BRANO SCELTO:
------

Concetto di
Rivoluzione
Osservando il nostro passato, possiamo notare
che è stato caratterizzato da un continuo succedersi di cambiamenti, in alcuni
casi di vere e proprie rivoluzioni, che hanno influito pesantemente sullo
sviluppo della società moderna in cui viviamo. Ecco quindi nascere la necessità
di fermarsi e di riflettere su cosa siano questi cambiamenti
'rivoluzionari' e analizzarli in tutte le loro caratteristiche.

------

AZIONE RICHIESTA A: Secondo il brano sul concetto di rivoluzione, da che cosa è stato caratterizzato il nostro passato?
AZIONE RICHIESTA B: Ricopia dal brano sul concetto di rivoluzione il tratto che comincia con "Concetto di" e prosegue fino a "le loro caratteristiche.".
AZIONE RICHIESTA C: Stabilisci se ciascuna affermazione concorda con il brano sul concetto di rivoluzione, rispondendo sì o no e citando le parole decisive: (i) i cambiamenti del passato hanno influito pesantemente sullo sviluppo della società moderna; (ii) tutti i cambiamenti del passato sono stati vere e proprie rivoluzioni; (iii) nasce la necessità di riflettere sui cambiamenti rivoluzionari.
Le righe che seguono sono materiale a sé, separato dal brano.

MATERIALE DI PARTENZA:
------

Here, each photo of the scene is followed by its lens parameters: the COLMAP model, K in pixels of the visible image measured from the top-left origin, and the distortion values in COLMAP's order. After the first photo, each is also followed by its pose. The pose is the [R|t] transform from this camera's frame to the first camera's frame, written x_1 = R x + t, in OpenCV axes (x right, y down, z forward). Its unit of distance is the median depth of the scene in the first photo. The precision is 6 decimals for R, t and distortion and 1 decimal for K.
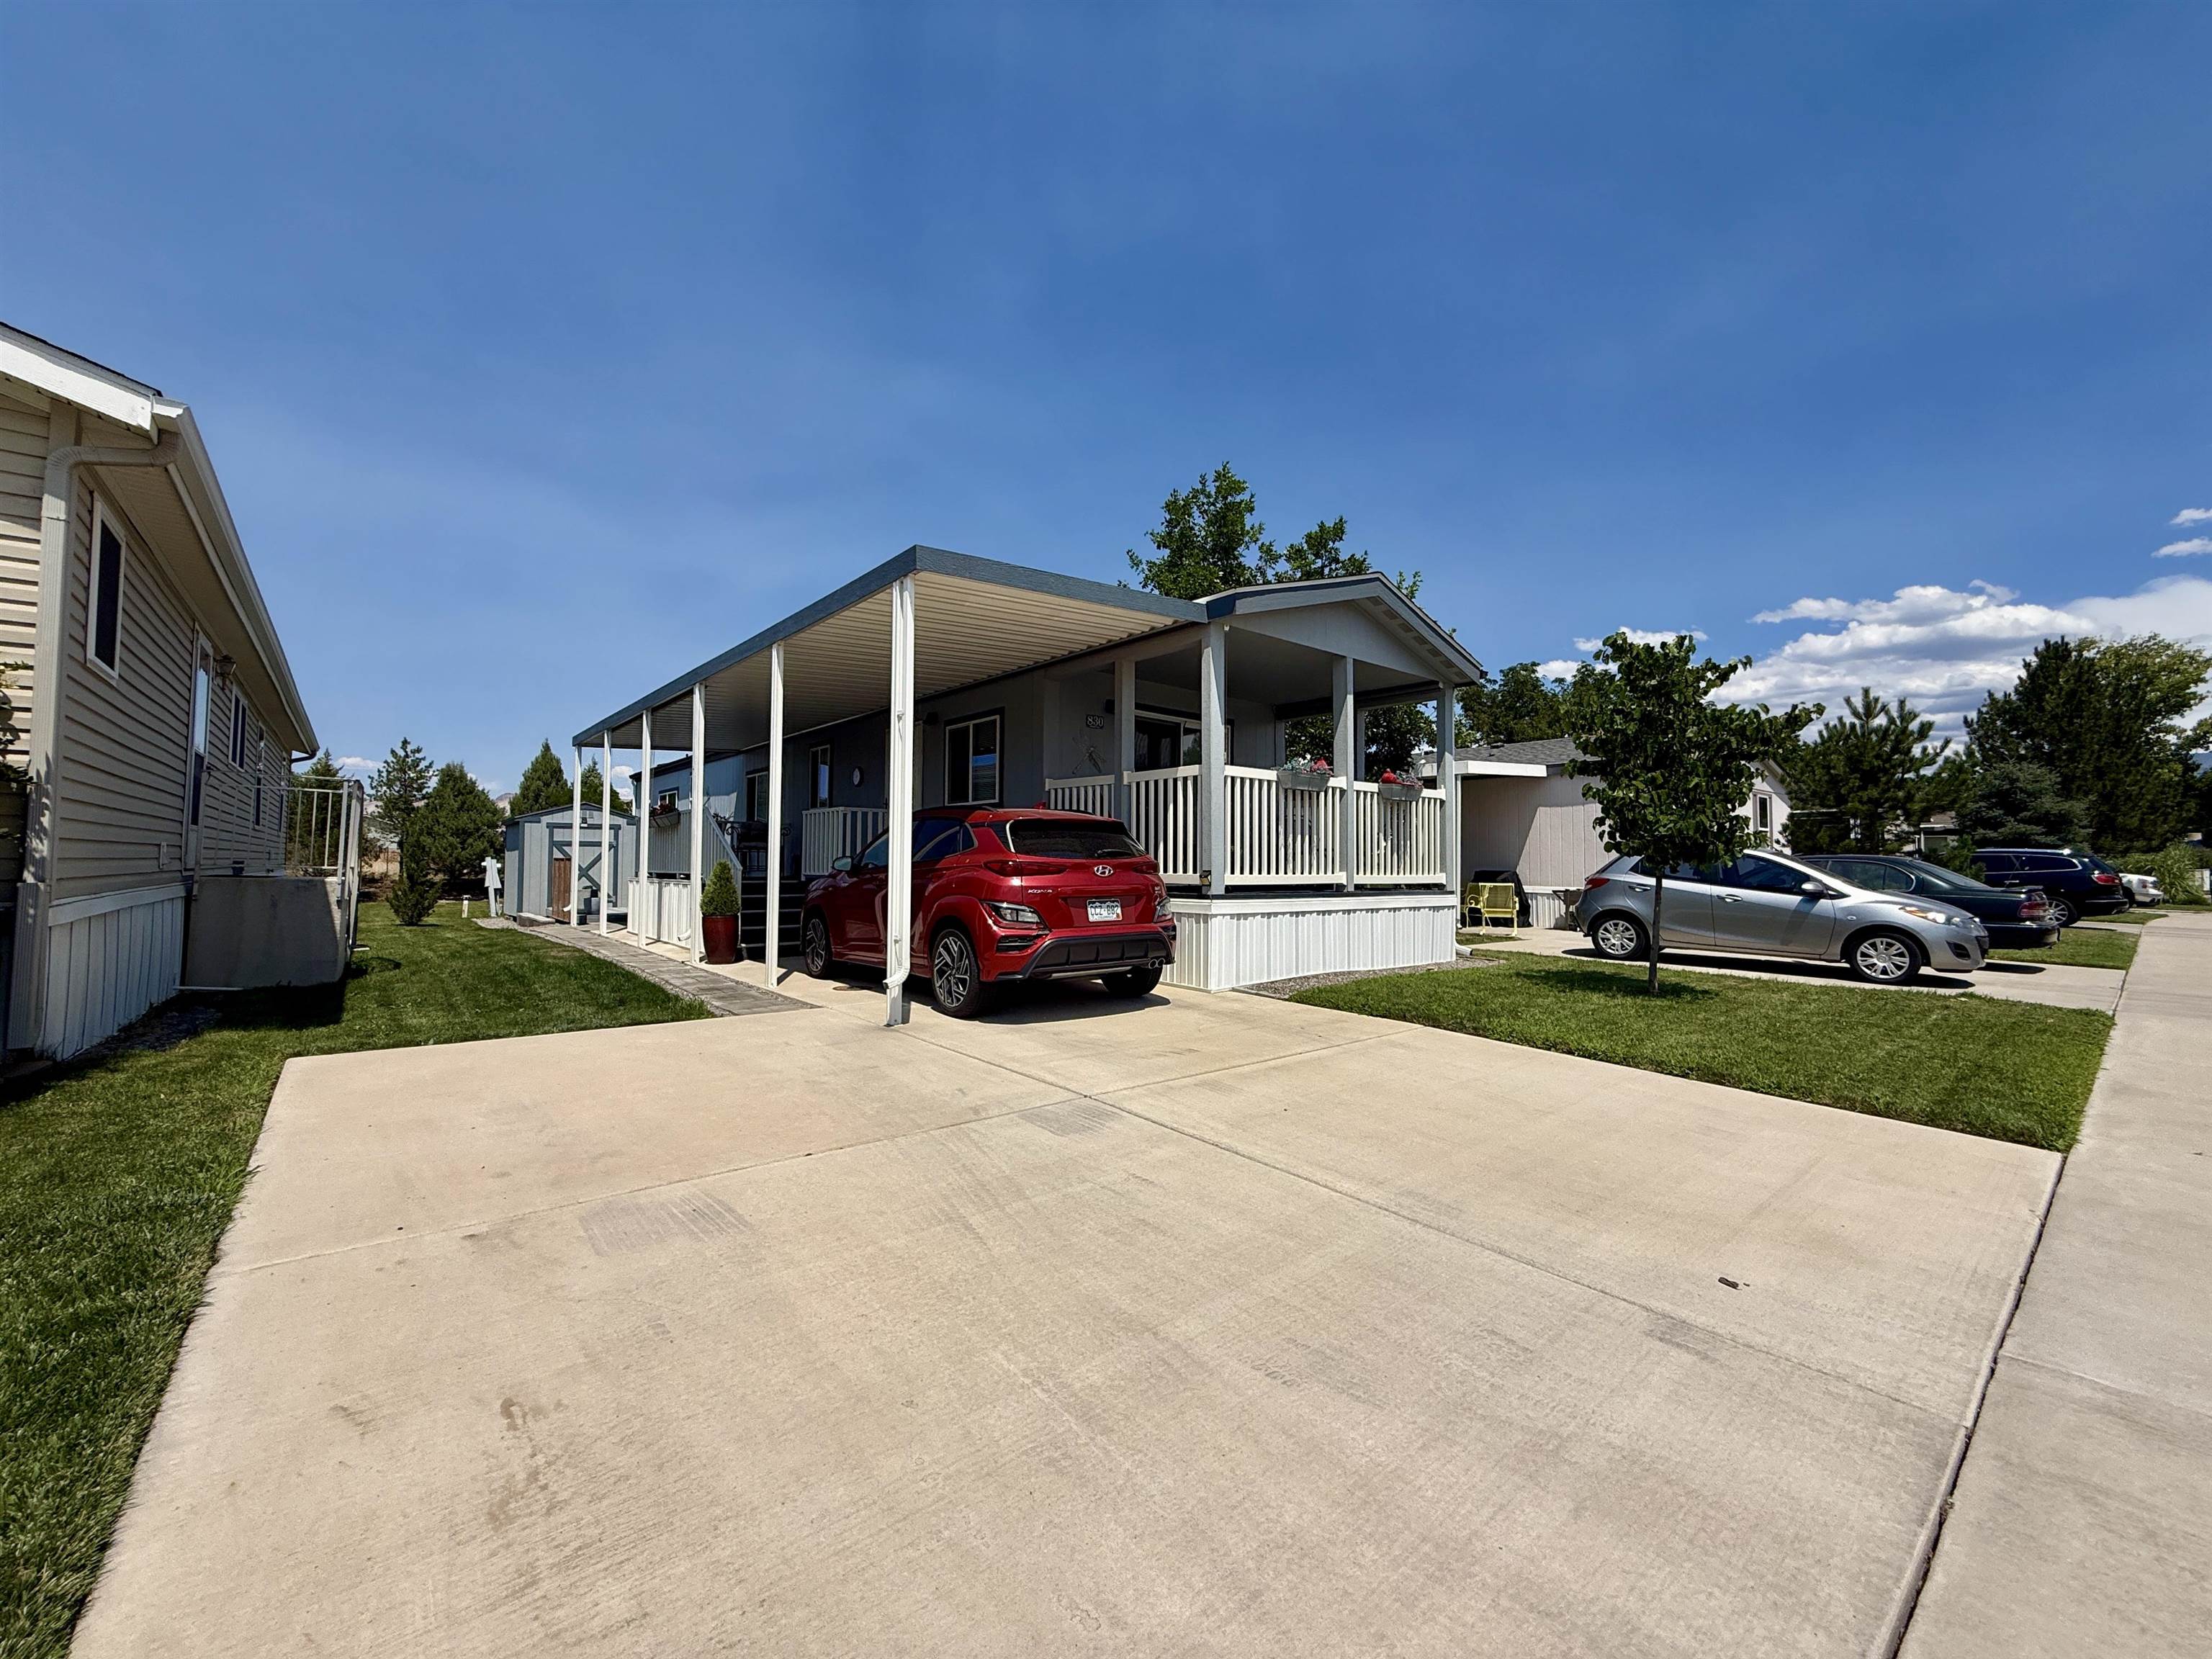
lens RADIAL K [[884.0, 0, 1100.6], [0, 884.0, 826.5], [0, 0, 1]] dist [0.000100, 0.000252]
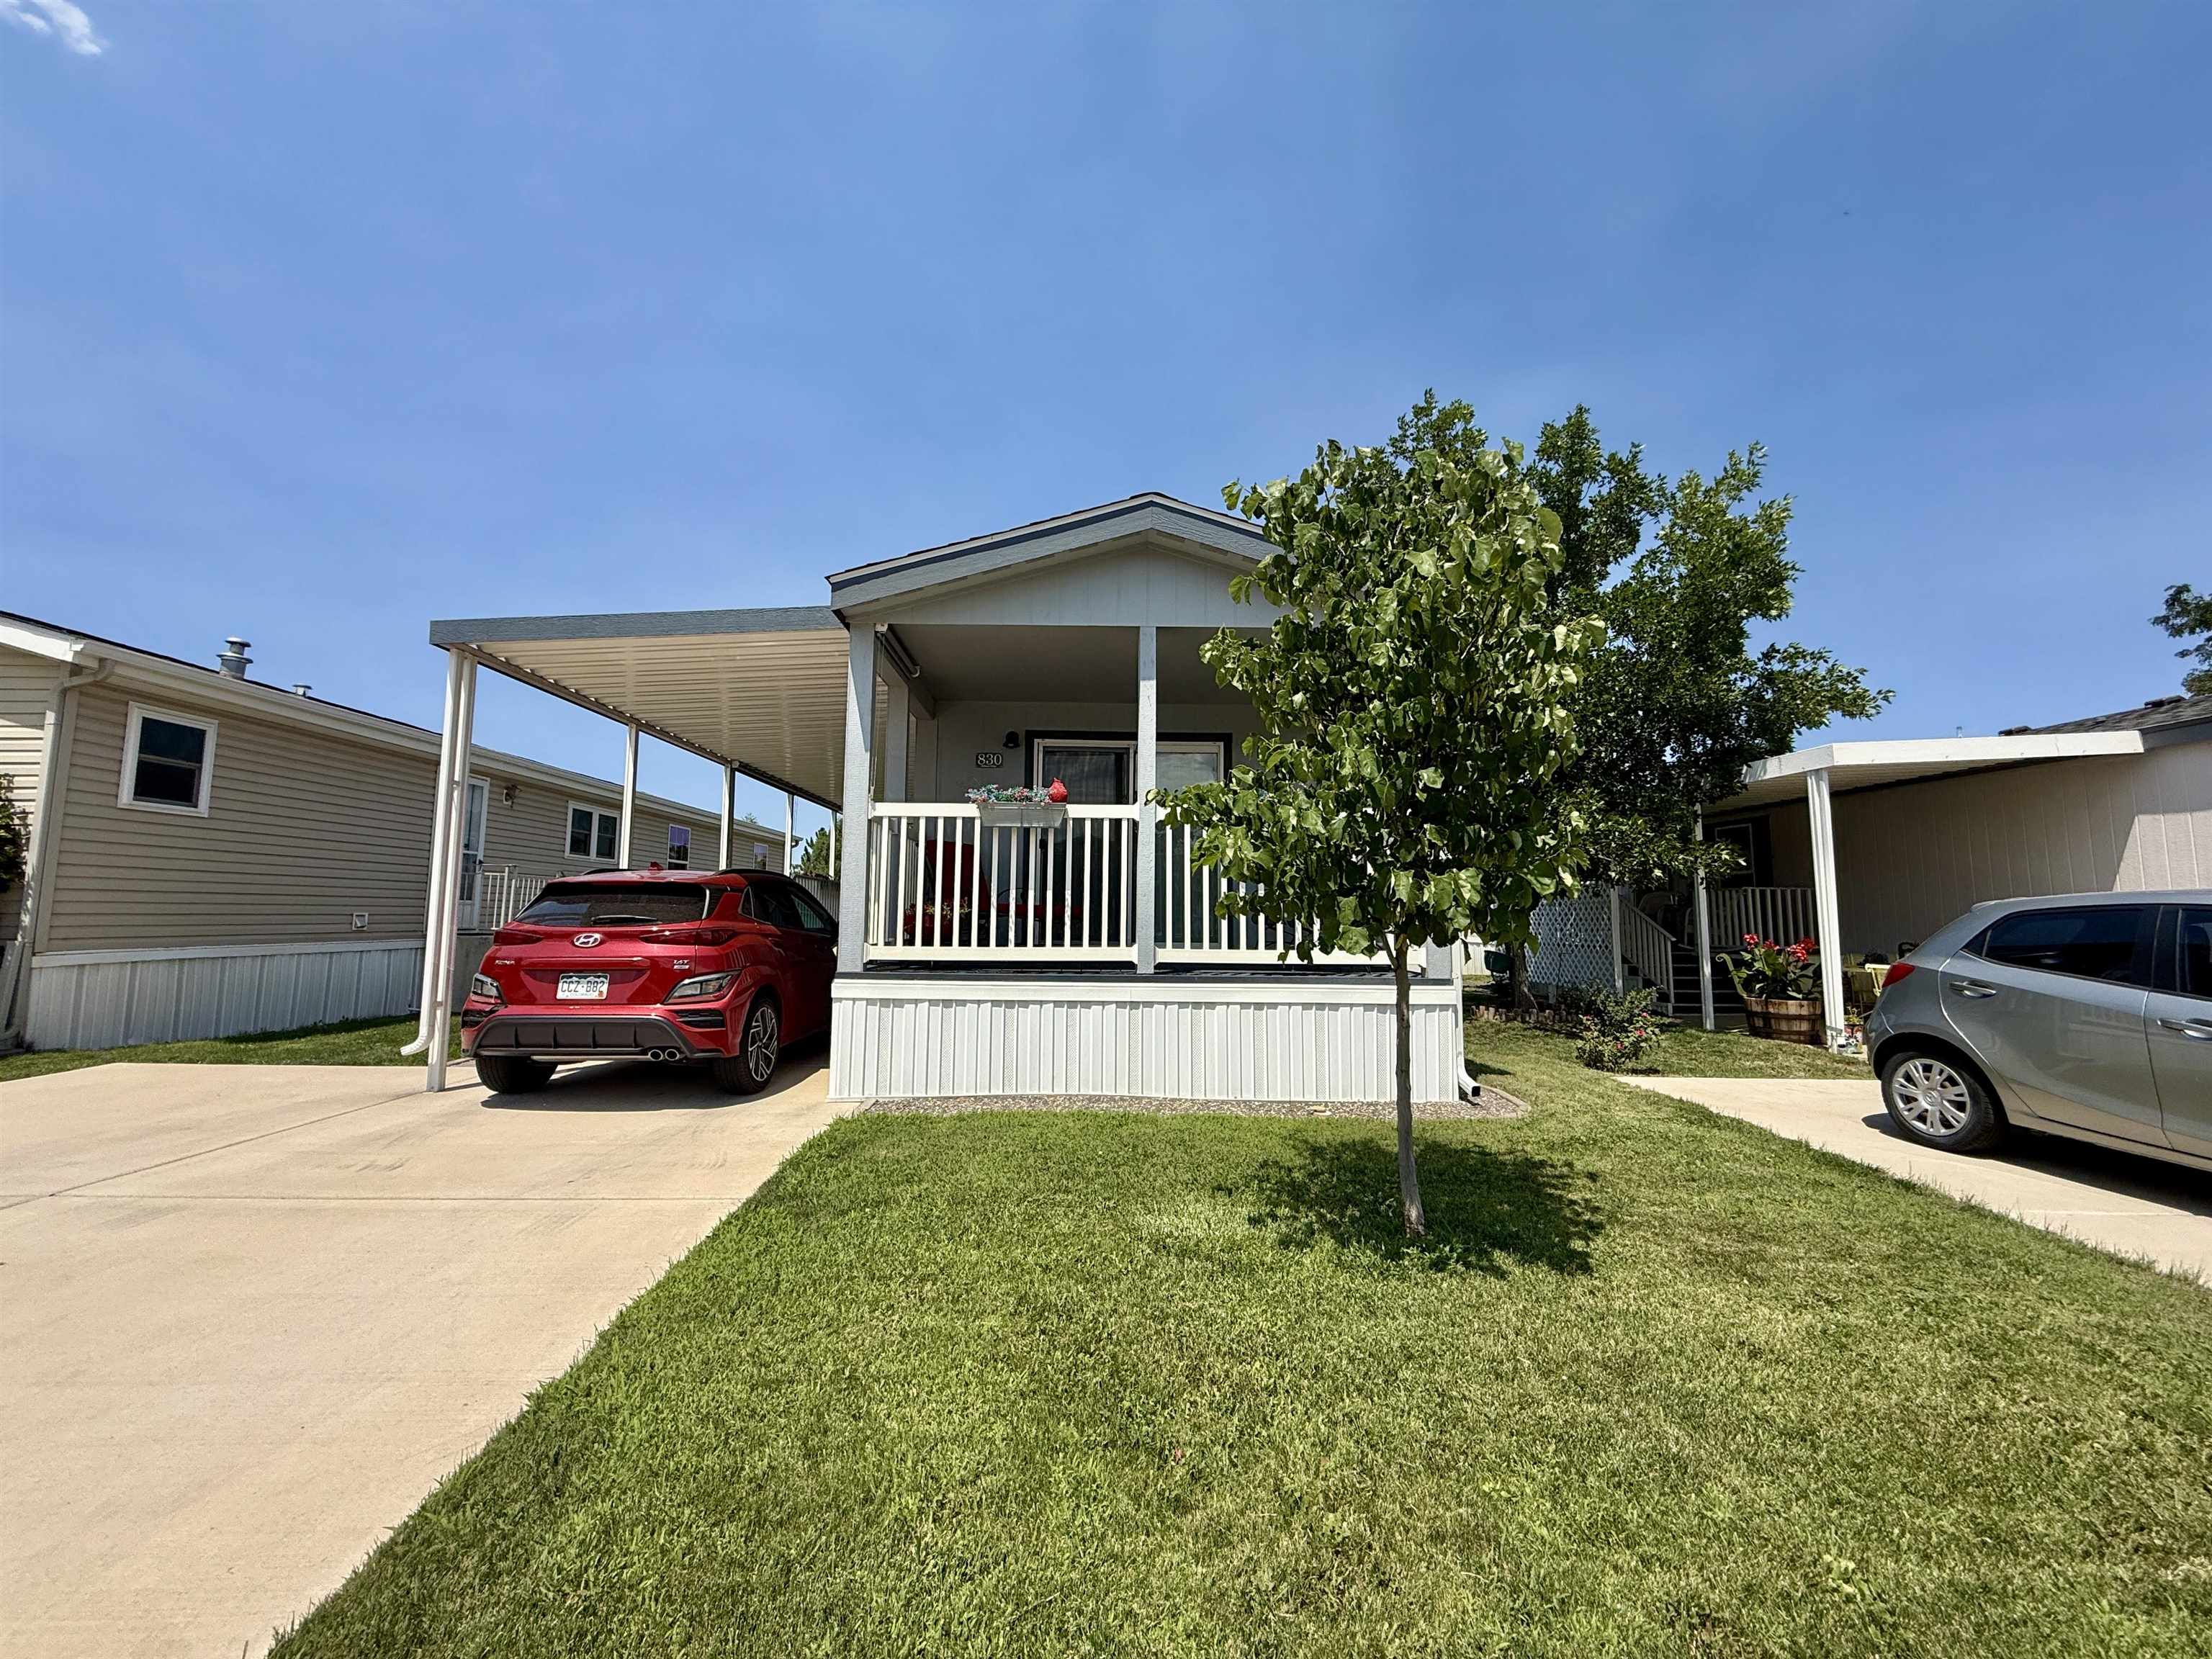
lens RADIAL K [[884.0, 0, 1096.4], [0, 884.0, 826.9], [0, 0, 1]] dist [0.000100, 0.000252]
pose [[0.774708, -0.065815, -0.628885, 0.768186], [0.026346, 0.997064, -0.071891, 0.011947], [0.631770, 0.039126, 0.774168, 0.523660]]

------

SOLUZIONE A: Da un continuo succedersi di cambiamenti, in alcuni casi di vere e proprie rivoluzioni.

SOLUZIONE B:
Concetto di
Rivoluzione
Osservando il nostro passato, possiamo notare
che è stato caratterizzato da un continuo succedersi di cambiamenti, in alcuni
casi di vere e proprie rivoluzioni, che hanno influito pesantemente sullo
sviluppo della società moderna in cui viviamo. Ecco quindi nascere la necessità
di fermarsi e di riflettere su cosa siano questi cambiamenti
'rivoluzionari' e analizzarli in tutte le loro caratteristiche.

SOLUZIONE C:
(i) Sì: "hanno influito pesantemente sullo sviluppo della società moderna in cui viviamo".
(ii) No: "in alcuni casi di vere e proprie rivoluzioni".
(iii) Sì: "Ecco quindi nascere la necessità di fermarsi e di riflettere su cosa siano questi cambiamenti 'rivoluzionari'".